**WHAT YOU WILL DO:** Read through the data and report every line in which the word "lines" occurs.

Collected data
▼

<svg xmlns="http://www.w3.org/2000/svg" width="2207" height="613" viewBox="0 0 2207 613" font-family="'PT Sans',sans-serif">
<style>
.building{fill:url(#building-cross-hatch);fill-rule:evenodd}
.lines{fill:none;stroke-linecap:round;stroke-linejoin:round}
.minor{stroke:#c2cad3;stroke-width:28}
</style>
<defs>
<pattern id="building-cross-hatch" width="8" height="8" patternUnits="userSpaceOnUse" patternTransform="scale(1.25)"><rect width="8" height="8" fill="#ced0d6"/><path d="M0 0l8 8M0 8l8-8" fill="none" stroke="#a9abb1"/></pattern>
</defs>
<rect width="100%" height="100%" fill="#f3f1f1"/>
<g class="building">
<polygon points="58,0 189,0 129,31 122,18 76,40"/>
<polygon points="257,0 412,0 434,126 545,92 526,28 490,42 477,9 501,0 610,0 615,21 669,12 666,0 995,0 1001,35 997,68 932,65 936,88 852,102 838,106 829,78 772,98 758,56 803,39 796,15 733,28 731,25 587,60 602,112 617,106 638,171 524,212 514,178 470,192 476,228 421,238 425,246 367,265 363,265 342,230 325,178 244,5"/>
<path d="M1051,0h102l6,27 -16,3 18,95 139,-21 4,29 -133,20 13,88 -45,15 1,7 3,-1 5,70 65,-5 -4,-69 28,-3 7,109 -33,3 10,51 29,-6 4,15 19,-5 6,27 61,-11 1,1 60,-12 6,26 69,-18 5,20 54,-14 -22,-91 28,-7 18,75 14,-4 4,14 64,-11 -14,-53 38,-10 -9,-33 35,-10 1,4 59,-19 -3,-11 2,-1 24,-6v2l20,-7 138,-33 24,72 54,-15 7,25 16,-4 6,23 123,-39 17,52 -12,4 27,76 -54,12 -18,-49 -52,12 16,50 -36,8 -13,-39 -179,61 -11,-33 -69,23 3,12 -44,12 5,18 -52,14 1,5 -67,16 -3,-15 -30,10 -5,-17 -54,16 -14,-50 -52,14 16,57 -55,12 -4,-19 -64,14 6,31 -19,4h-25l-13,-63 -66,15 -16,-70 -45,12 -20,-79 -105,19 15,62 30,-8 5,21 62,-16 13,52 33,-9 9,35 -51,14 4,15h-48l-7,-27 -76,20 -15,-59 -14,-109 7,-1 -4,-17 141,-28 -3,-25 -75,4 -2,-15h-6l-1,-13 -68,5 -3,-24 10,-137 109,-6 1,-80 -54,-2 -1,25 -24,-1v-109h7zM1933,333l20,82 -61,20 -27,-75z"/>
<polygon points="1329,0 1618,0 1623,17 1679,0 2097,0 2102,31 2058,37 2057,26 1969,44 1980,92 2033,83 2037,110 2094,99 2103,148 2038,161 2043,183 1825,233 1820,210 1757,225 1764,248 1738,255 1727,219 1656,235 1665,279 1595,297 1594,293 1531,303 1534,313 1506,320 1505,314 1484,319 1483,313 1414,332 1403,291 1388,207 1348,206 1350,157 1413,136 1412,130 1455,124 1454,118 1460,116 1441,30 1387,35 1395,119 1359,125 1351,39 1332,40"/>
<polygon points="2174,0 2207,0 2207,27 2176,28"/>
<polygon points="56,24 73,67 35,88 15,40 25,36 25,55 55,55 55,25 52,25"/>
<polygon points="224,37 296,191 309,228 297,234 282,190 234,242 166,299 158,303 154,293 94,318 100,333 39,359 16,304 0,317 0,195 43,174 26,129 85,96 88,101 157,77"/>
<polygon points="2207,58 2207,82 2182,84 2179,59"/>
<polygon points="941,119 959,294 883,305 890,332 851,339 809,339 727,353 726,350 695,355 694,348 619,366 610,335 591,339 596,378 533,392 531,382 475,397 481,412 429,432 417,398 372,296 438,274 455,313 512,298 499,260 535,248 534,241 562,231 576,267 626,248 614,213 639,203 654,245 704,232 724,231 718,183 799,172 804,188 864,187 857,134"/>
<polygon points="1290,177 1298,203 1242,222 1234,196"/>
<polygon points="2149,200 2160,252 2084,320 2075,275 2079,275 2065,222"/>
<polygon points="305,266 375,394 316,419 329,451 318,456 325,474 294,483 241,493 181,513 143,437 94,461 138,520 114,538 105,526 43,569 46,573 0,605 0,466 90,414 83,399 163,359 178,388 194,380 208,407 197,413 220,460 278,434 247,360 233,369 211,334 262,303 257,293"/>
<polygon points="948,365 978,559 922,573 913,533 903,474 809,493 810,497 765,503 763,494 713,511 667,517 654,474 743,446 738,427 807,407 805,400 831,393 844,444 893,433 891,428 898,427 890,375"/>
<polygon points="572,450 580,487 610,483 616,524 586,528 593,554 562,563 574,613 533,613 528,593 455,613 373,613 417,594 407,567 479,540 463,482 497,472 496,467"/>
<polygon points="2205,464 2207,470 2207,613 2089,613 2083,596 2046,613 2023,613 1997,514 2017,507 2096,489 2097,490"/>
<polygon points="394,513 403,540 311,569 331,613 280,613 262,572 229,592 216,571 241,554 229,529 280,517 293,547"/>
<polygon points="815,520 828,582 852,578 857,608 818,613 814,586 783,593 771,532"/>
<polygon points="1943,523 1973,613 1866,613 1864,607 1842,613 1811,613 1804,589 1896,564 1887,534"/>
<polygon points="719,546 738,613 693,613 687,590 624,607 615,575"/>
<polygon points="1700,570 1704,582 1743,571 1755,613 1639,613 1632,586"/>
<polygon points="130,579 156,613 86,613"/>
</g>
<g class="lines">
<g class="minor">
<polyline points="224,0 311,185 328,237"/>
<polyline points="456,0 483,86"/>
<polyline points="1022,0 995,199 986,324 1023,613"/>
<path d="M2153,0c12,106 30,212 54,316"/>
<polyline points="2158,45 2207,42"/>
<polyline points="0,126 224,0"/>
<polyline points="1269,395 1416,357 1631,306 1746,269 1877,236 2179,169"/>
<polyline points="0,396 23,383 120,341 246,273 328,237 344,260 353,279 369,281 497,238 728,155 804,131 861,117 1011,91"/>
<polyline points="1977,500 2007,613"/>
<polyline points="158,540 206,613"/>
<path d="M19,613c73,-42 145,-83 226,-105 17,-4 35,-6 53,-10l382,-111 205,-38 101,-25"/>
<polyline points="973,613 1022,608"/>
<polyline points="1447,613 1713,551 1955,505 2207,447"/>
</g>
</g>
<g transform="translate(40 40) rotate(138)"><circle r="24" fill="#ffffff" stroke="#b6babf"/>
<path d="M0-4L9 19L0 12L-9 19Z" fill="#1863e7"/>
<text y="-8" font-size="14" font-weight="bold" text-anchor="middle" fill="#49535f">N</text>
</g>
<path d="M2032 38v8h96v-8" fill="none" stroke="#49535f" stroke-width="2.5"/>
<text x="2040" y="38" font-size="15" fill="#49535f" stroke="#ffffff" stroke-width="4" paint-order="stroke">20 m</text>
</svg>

▲

**OUTPUT:**
.lines{fill:none;stroke-linecap:round;stroke-linejoin:round}
<g class="lines">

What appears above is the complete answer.